The digits are split into two groups of four (if there are less than eight digits, the least significant group is filled first). Within each group, appropriate digits are picked from the following list (at most one per column) and written in descending order by value (thousands first). Any characters in the most significant group are then combined with a circumflex accent, ◌̂ U+0302.”
This implies that the circumflex has the effect of multiplying by 10000, but the following example uses the circumflex to multiply by 1000:
“Example 1: Decimal 7482951 in lower-armenian is ու̂ն̂ձ̂սջծա U+0578 U+0582
U+0302 U+0576 U+0302 U+0571 U+0302 U+057D U+057B U+056E U+0561. ”
If the example is correct, the system will only be defined up to 9,999,999 and not 99,999,999. Digits from 1000 to 9000 would also have two possible representations: either ռ ս … or ա̂ բ̂ … and it isn’t clear whether one should be preferred or either may be used.

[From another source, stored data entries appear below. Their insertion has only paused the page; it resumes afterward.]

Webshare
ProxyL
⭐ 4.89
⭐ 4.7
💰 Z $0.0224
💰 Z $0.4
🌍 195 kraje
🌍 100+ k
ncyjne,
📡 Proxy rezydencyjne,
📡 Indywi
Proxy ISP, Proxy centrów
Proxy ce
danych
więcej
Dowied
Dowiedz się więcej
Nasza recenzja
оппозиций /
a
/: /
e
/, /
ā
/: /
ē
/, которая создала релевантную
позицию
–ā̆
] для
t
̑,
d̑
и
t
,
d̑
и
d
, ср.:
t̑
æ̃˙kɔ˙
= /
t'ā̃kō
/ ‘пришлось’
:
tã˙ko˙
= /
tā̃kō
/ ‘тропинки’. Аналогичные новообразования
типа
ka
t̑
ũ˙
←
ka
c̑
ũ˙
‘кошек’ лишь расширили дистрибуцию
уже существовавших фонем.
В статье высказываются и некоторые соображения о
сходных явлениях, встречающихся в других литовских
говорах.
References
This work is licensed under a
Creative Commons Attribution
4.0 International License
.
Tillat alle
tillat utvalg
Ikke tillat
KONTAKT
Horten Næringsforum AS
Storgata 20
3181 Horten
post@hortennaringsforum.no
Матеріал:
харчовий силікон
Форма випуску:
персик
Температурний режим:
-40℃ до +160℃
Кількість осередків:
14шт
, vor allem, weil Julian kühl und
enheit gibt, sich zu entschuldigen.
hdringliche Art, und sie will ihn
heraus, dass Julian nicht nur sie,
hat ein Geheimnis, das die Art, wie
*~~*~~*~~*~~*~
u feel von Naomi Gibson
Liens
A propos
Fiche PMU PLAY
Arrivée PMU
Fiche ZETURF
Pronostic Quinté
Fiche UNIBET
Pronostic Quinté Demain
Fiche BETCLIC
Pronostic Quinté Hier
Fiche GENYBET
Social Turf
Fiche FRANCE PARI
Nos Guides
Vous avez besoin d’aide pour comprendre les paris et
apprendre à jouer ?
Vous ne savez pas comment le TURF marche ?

The W3C i18n Working Group would like to hear from you if you have some knowledge/thoughts in this area. We would like to gather information about the usefulness, in general, of the ::first-letter pseudo-element in non-Latin scripts, and any particular issues or differences arising from the different characteristics of the scripts.Please send your comments to www-international @ w3.org (Archive and subscription: http://lists.w3.org/Archives/Public/www-international/)
The latest working draft of CSS3 Selectors proposes the ::first-letter pseudo-element.

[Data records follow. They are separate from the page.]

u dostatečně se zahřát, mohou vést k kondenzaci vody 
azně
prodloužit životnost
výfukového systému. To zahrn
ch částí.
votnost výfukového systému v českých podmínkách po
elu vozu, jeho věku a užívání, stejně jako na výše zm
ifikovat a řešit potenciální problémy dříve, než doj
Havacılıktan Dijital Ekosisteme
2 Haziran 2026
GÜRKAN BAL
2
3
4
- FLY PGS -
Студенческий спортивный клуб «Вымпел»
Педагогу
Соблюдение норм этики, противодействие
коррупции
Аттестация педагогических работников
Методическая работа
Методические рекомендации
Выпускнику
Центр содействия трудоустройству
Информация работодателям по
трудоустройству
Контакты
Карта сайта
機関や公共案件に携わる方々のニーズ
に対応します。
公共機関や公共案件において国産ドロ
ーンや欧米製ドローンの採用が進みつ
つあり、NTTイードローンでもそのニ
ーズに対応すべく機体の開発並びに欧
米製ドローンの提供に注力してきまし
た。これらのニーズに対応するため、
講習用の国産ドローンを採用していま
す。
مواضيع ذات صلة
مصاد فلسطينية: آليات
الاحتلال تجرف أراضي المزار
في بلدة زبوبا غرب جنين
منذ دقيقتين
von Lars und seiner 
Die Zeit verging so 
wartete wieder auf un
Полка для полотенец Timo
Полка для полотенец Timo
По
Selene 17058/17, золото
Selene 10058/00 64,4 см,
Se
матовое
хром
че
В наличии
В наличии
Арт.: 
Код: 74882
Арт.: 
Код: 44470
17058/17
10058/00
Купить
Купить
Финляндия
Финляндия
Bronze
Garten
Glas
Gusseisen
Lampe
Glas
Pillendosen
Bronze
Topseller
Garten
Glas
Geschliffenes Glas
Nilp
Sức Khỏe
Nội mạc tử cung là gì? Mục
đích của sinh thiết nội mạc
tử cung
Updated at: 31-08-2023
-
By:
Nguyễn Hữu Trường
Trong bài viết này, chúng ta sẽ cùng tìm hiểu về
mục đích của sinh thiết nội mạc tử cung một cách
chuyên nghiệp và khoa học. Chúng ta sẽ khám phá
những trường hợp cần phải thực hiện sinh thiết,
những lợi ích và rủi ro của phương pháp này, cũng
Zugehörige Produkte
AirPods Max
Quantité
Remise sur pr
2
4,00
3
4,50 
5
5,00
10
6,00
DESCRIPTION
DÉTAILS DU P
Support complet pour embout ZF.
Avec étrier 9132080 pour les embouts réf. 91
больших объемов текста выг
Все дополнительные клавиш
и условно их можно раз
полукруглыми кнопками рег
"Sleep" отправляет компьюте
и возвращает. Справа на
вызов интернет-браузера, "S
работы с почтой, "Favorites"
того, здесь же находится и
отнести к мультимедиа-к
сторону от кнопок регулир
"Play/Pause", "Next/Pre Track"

The ::first-letter pseudo-element represents the first letter of the first line of a block, if it is not preceded by any other content (such as images or inline tables) on its line.

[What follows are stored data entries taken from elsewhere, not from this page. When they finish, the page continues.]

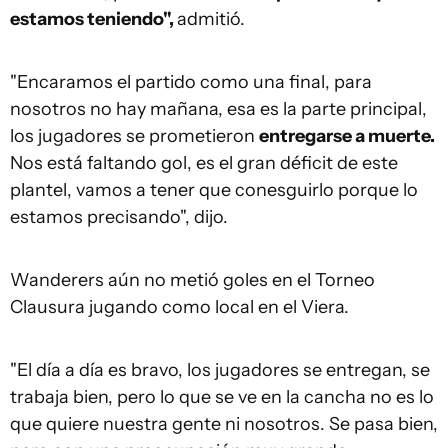
estamos teniendo",
admitió.
"Encaramos el partido como una final, para
nosotros no hay mañana, esa es la parte principal,
los jugadores se prometieron
entregarse a muerte.
Nos está faltando gol, es el gran déficit de este
plantel, vamos a tener que conesguirlo porque lo
estamos precisando", dijo.
Wanderers aún no metió goles en el Torneo
Clausura jugando como local en el Viera.
"El día a día es bravo, los jugadores se entregan, se
trabaja bien, pero lo que se ve en la cancha no es lo
que quiere nuestra gente ni nosotros. Se pasa bien,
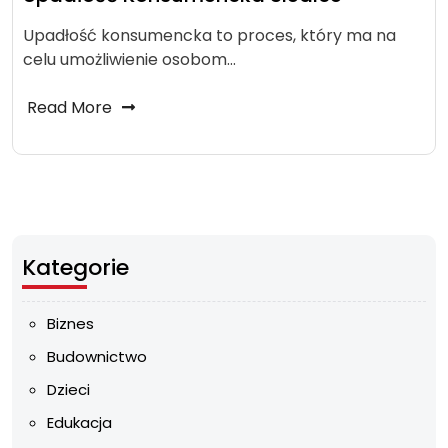
Upadłość konsumencka to proces, który ma na
celu umożliwienie osobom…
Read More
Kategorie
Biznes
Budownictwo
Dzieci
Edukacja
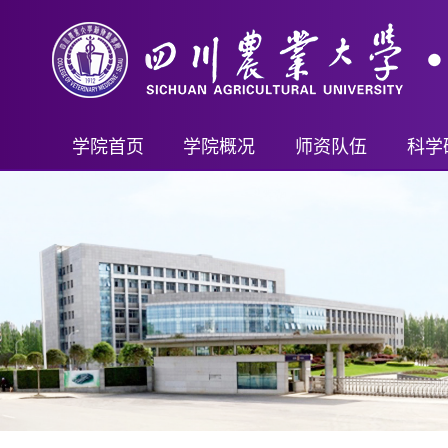
学院首页
学院概况
师资队伍
科学
学院简介
教师名录
科研
现任领导
首席科学家（客座）
科研
机构设置
教授
科技
学院制度
副教授
教学成
讲师及其他
新兽
行政管理
重要人才计划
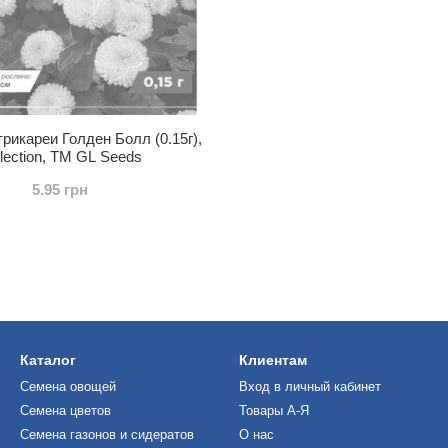
икареи Голден Болл (0.15г),
lection, TM GL Seeds
5.95 грн
Каталог
Клиентам
Семена овощей
Вход в личный кабинет
Семена цветов
Товары А-Я
Семена газонов и сидератов
О нас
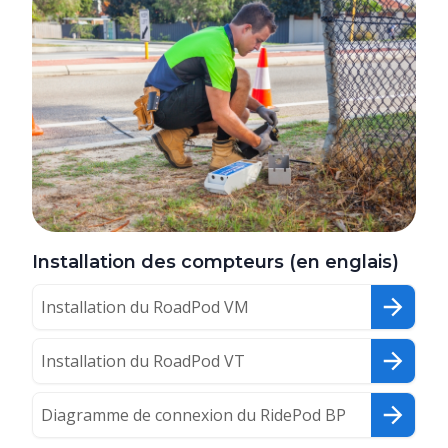
Installation des compteurs (en englais)
Installation du RoadPod VM
Installation du RoadPod VT
Diagramme de connexion du RidePod BP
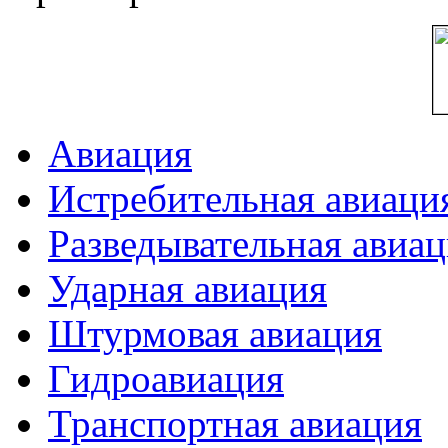
Авиация
Истребительная авиаци
Разведывательная авиа
Ударная авиация
Штурмовая авиация
Гидроавиация
Транспортная авиация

It allows that first letter to be styled individually, without markup. It may be used for “initial caps” and “drop caps”, which are common typographical effects in text in Latin script.
We commented to the CSS Working Group that they need to define ‘letter’ more carefully, and proposed that they specify that ‘letter’ equates to ‘default grapheme cluster’, as described in the Unicode Standard Annex #29.
(A rough and ready explanation of this is that base characters and any following combining characters are styled together. So
0065: e LATIN SMALL LETTER E + 0301: ́ COMBINING ACUTE ACCENT
would be handled as a single letter.)
We also suggested that implementors should then be encouraged to provide tailored algorithms on a per language basis to cope with anomolies, particularly such as may occur in non-Latin scripts.
Here are some initial questions:
 Are there scripts that would never use this approach?
 We mention ‘initial caps’ and ‘drop caps’ above. What other types of styling would be commonly applied in other scripts if this feature were available?
 What script features would cause difficulties, eg syllabic groupings (see the example of indic script example below), ligatures, cursive text (eg. Arabic, Urdu, etc.), and how would the script normally deal with them?
Please send your comments to www-international @ w3.org
What follows are some examples of questions that spring to mind.
SYLLABIC INDIC SCRIPTS
In the Hindi word स्थिति (‘sthiti’) the sequence of characters in the first syllable is as follows in memory:
0938: स DEVANAGARI LETTER SA
094D: ् DEVANAGARI SIGN VIRAMA
0925: थ DEVANAGARI LETTER THA
093F: ि DEVANAGARI VOWEL SIGN I
The displayed text, however, is
Note how the vowel sign appears to the left of the first character, not the third.
The default grapheme clusters here are, I believe, 0938+094D, then each of the following two characters.
Would Devanagari-based languages use special styling for initial syllables? If so, would they actually apply the styling to the vowel sign alone, or to the whole syllable?
If a script styles the ‘first letter’, but that letter is part of a ligature (ie. a single glyph representing more than one underlying character), would it be ok to split the ligature, or should the other characters that compose the ligature also be styled?
Since Arabic and Mongolian letters in a word are normally joined, has first letter styling been used at all in these scripts?
CHINESE, JAPANESE, KOREAN
Do languages using these scripts do first letter styling?
RUSSIAN, GREEK, ARMENIAN, etc.
Is first letter styling common practise in these scripts too?